What to work on: Check each line below for the word "docs". How many have it? Answer with the number only.

Stored dataset items:
═══

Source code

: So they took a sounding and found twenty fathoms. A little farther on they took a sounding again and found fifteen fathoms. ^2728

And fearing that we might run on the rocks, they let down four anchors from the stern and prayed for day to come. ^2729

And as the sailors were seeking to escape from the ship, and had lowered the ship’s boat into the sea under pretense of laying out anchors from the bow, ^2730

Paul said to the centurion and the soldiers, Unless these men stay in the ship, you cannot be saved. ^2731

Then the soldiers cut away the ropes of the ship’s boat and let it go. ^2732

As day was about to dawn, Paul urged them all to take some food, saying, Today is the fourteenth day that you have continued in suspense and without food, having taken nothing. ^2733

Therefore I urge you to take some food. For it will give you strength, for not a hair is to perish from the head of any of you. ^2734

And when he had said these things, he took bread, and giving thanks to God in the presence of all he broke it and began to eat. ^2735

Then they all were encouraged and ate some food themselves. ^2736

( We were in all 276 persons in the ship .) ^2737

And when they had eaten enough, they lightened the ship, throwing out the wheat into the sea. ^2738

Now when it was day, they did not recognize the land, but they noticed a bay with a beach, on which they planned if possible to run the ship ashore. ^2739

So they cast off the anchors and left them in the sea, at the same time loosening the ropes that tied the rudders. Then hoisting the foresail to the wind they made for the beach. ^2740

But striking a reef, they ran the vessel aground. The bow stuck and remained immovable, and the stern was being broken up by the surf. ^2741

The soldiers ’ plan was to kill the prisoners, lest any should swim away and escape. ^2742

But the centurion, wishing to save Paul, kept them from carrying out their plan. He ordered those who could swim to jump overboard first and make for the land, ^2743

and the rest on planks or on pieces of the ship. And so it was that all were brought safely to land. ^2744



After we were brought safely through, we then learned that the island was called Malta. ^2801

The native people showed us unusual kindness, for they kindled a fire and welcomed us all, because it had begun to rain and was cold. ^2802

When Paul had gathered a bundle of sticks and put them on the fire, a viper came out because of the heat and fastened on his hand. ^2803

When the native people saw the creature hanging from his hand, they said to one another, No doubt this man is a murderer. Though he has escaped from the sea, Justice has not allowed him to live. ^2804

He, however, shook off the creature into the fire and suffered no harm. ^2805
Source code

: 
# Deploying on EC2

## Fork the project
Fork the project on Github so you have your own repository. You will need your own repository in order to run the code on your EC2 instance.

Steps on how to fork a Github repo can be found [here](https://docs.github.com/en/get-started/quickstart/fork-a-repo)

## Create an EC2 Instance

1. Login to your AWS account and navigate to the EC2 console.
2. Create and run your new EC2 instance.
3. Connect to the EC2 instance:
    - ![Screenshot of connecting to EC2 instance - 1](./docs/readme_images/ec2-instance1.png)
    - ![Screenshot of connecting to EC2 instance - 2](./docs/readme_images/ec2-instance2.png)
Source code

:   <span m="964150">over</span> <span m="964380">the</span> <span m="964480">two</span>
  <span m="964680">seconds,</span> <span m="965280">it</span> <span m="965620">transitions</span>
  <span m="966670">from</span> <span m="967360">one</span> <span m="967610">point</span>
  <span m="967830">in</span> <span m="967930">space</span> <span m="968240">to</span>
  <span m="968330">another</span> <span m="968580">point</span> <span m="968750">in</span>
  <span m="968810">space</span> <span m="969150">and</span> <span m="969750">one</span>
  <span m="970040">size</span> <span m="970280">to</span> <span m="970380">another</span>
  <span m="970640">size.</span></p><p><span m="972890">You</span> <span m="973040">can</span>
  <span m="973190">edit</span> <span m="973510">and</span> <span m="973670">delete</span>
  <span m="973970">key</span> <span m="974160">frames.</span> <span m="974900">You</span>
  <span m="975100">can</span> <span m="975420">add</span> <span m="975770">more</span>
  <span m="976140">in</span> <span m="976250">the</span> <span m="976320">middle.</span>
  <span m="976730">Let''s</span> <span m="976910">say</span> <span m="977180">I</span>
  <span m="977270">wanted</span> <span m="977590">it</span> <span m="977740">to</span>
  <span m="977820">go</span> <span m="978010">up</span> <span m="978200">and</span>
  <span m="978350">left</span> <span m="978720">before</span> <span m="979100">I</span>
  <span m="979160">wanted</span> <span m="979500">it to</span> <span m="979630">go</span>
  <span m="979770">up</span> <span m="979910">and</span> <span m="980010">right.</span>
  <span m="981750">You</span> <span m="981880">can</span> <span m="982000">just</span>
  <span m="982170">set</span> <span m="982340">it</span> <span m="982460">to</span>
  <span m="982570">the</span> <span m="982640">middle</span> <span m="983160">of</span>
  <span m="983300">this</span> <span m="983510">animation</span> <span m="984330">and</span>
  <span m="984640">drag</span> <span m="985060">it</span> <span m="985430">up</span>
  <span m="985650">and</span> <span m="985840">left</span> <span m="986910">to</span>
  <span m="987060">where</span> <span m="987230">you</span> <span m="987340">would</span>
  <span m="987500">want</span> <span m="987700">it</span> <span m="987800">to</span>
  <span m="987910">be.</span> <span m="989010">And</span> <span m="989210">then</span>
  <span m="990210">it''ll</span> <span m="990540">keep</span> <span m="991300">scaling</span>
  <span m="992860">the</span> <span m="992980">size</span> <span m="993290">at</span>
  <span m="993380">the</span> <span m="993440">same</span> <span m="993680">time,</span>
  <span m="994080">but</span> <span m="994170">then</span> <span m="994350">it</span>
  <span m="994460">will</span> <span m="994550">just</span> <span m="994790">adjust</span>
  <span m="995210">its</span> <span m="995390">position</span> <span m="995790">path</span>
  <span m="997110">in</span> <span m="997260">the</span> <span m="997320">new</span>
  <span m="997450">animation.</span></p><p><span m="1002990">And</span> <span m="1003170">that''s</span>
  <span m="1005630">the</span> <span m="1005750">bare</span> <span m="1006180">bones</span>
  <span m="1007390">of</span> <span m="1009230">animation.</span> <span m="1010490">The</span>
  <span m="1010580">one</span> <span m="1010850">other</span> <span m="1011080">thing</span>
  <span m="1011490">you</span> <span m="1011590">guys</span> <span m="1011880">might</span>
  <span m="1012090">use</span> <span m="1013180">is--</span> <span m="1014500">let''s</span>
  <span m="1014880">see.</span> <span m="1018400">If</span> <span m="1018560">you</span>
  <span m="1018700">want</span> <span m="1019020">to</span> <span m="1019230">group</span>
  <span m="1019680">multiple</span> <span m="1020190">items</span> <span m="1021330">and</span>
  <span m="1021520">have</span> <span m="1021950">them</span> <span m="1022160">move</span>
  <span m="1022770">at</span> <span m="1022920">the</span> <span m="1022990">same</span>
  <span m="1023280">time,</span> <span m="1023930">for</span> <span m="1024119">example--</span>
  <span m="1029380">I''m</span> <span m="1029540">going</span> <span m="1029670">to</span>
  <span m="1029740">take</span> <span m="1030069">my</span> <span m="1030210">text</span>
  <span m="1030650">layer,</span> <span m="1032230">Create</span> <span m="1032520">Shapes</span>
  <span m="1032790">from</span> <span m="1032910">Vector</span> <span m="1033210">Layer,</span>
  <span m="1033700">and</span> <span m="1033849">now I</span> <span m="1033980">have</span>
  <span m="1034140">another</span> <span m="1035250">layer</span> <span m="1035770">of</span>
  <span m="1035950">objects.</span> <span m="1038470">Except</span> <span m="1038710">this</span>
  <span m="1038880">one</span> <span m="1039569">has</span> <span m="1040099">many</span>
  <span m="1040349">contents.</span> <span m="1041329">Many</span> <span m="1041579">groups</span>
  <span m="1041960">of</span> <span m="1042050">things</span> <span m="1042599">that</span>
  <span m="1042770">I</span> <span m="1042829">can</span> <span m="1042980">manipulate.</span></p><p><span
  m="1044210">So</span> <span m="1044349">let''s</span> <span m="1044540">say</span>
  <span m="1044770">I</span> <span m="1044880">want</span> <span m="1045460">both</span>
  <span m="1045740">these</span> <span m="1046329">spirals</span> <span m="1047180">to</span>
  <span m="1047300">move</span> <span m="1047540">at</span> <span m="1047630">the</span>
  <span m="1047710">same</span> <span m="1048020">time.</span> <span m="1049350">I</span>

═══

Solution to this exercise: 3